There were no toxicologically significant effects detected in the hematological and in the blood chemical parameters examined. Males treated with 1000 mg/kg bw/day showed a statistically significant reduction in mean corpuscular hemoglobin concentration and a statistically significant increase in prothrombin time. Males from all treatment groups showed a statistically significant reduction in eosinophils. Males treated with 100 mg/kg bw/day also showed a statistically significant increase in erythrocyte count. The majority of individual values were within normal background ranges for these parameters and in the absence of a true dose related response the intergroup differences were considered not to be of toxicological importance.

Males treated with 1000 mg/kg bw/day showed statistically significant reductions in phosphorus and bilirubin. The majority of individual values were within normal background ranges for these parameters and in the absence of any associated histopathological changes the intergroup differences were considered not to be of toxicological importance. Females treated with 1000 mg/kg bw/day showed a statistically significant increase in glucose. Although the majority of individual values were outside of the normal range for this parameter, in the absence of any associated histopathological changes the intergroup difference was considered not to represent an adverse effect of treatment.

At necropsy, no toxicologically significant macroscopic abnormalities were detected. Two males treated with 1000 mg/kg bw/day and two females treated with 300 mg/kg bw/day had reddened lungs at necropsy. Microscopic examination revealed agonal congestion and hemorrhage in these animals which accounts for the macroscopic observations detected. These changes were not considered to represent a true treatment related effect. There were no treatment-related effects detected in the organ weights examined.

An increase in incidence of minimal or mild alveolar macrophages were evident in females treated with 1000 and 300 mg/kg bw/day. No such effects were detected in males treated with 1000 or 300 mg/kg bw/day or animals of either sex treated with 100 mg/kg bw/day. The affected macrophages had abundant foamy cytoplasm and may have arisen from the accidental inhalation of small amounts of the test item during dosing or possibly phospholipidosis.
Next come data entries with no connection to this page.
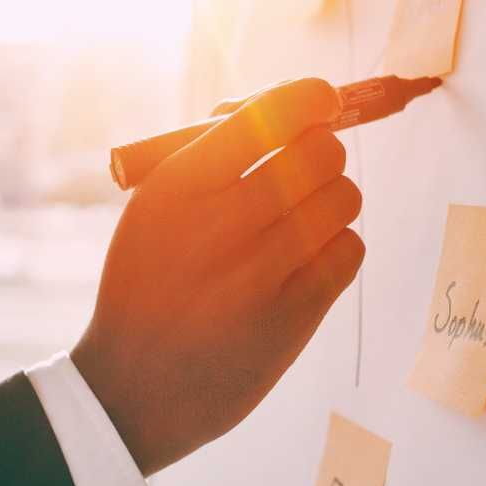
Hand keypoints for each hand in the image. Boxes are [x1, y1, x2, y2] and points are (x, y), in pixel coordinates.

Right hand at [72, 78, 363, 475]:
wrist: (134, 387)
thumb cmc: (147, 283)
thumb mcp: (153, 208)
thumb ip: (212, 154)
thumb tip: (292, 107)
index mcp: (181, 184)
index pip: (273, 112)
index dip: (312, 98)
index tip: (322, 102)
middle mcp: (225, 219)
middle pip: (322, 150)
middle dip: (322, 152)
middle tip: (305, 172)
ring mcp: (264, 270)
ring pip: (345, 197)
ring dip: (332, 200)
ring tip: (302, 221)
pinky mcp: (296, 314)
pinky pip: (351, 249)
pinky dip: (337, 247)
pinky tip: (306, 260)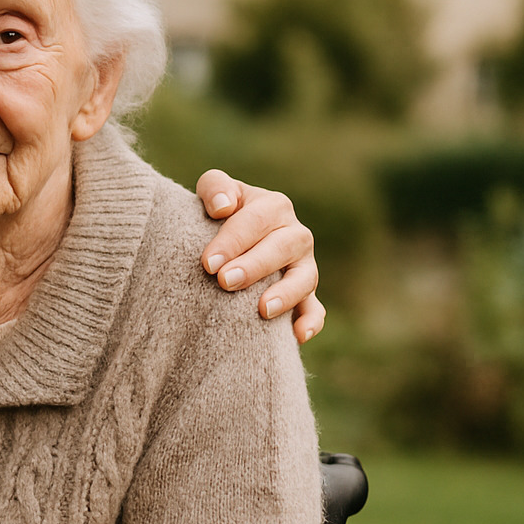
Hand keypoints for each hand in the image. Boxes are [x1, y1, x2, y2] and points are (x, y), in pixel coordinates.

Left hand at [195, 170, 325, 344]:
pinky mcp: (305, 294)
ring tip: (262, 310)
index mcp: (273, 206)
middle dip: (254, 266)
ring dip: (287, 294)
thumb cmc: (217, 212)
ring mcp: (303, 266)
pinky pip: (315, 308)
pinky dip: (311, 321)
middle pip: (282, 248)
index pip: (255, 221)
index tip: (208, 263)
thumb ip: (216, 187)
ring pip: (305, 278)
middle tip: (226, 281)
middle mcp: (294, 234)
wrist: (225, 240)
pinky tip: (298, 335)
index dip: (232, 241)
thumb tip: (223, 207)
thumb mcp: (214, 192)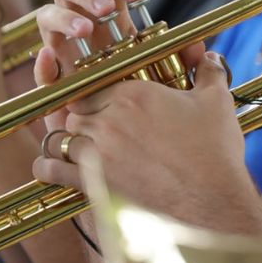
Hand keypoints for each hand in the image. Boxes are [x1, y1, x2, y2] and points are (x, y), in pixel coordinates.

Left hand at [32, 0, 255, 228]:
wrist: (210, 204)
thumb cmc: (213, 153)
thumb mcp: (216, 103)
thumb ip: (208, 73)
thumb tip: (210, 58)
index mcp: (134, 94)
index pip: (97, 86)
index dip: (98, 96)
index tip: (103, 104)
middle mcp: (110, 118)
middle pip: (78, 111)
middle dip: (84, 118)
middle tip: (94, 128)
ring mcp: (98, 151)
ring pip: (65, 137)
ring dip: (69, 142)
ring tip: (73, 148)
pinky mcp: (93, 182)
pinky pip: (56, 170)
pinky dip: (49, 168)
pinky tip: (46, 168)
However, apart from occasional perivascular infiltration of mononuclear inflammatory cells adjacent to the foci there was no evidence of associated inflammation or damage to surrounding alveoli. It is, therefore, considered likely that the change was adaptive rather than an adverse effect of treatment.

In conclusion, the oral administration of Lanolin Alcohols to rats by gavage did not result in any toxicologically significant adverse effects. The NOAEL was therefore considered to be >= 1000 mg/kg bw/day for systemic toxicity.


Justification for selection of repeated dose toxicity via oral route - systemic effects endpoint:
The reliable GLP compliant OECD Guideline study was chosen.

Justification for classification or non-classification

The available data on the repeated dose toxicity of the test substance do not meet the classification criteria according to Regulation (EC) 1272/2008 or Directive 67/548/EEC, and are therefore conclusive but not sufficient for classification.